I termini di conservazione delle immagini
A seguito del provvedimento dell’8 aprile 2010 la conservazione delle immagini acquisite mediante l´impianto di videosorveglianza è stata prefissata a 24 ore, salvo speciali esigenze di ulteriore conservazione in relazione ad indagini di polizia e giudiziari.
Tuttavia per attività che sono state definite “particolarmente rischiose” i tempi di conservazione sono più ampi, ma è fatto divieto di superare i 7 giorni. Solo su istanza di parte, il Garante della Privacy, verificato quanto richiesto e le condizioni di fatto, potrà concedere un periodo di conservazione più ampio.
In concreto la maggior parte dei casi rientrano nella previsione delle 24 ore. Tale periodo, di fatto, si rivela insufficiente e vanifica in realtà la scelta di utilizzare questo sistema di sorveglianza là dove non sia possibile presidiare continuativamente il luogo da tutelare o non sia possibile rilevare immediatamente un reato.
In particolare si pensi ad un caso di furto: tale evento può essere rilevato anche dopo alcuni giorni e non nelle 24 ore successive all’evento. Altra problematica che sorge in merito alla breve durata di conservazione è senza dubbio legata al diritto di accesso dell’interessato oggetto della ripresa, previsto dall’art. 7 del codice privacy.
Quest’ultimo in qualsiasi momento può fare richiesta di accesso ai propri dati, ma si vedrà negare la richiesta nel caso sia trascorso il lasso di tempo sopra indicato. La situazione appare del tutto illogica nei casi reati quali aggressione: con la sovra registrazione delle immagini si perderà una prova o addirittura l’unico mezzo per individuare l’aggressore.

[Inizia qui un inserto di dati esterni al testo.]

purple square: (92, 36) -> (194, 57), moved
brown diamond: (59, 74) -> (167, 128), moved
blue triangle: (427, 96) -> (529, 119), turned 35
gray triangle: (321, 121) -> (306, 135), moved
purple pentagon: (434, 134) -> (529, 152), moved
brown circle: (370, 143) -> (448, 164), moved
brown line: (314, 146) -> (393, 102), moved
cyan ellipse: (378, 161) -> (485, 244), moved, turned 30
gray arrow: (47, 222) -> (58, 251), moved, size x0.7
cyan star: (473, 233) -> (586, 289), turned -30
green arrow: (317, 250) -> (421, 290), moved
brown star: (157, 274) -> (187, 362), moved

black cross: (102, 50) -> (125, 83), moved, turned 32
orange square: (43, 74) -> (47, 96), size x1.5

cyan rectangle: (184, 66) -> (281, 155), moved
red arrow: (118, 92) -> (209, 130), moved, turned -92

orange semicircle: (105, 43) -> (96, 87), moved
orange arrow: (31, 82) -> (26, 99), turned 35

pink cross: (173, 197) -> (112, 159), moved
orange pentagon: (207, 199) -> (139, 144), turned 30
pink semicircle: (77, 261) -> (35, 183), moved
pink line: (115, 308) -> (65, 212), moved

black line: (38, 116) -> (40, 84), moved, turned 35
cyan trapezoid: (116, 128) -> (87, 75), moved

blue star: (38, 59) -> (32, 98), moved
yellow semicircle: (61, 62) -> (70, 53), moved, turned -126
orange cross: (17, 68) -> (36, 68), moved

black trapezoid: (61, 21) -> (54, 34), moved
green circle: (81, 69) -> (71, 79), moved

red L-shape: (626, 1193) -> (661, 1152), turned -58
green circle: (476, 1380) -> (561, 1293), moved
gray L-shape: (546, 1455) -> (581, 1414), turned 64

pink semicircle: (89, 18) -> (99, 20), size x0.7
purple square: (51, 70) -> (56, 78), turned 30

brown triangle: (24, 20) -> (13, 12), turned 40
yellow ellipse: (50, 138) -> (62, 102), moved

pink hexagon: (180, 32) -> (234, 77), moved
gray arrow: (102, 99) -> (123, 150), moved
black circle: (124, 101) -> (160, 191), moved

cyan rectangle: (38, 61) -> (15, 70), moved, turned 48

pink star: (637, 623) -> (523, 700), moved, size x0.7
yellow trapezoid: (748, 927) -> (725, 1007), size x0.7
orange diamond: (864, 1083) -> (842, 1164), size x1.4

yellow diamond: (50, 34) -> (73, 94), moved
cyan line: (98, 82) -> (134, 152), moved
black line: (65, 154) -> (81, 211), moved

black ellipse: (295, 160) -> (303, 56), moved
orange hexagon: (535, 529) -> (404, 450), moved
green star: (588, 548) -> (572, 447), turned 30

Molte volte, infatti, il soggetto aggredito procedere subito dopo l’evento alla denuncia presso le Autorità e non a fare la richiesta di accesso. Come ben si comprende, alla fine questa situazione porta i titolari dell’impianto di videosorveglianza a mantenere oltre i limiti concessi le medesime immagini. Sebbene ciò non sia lecito, dall’altro rileva un’incoerenza normativa di fondo, e una discrasia tra realtà (le effettive esigenze dei soggetti) e legge.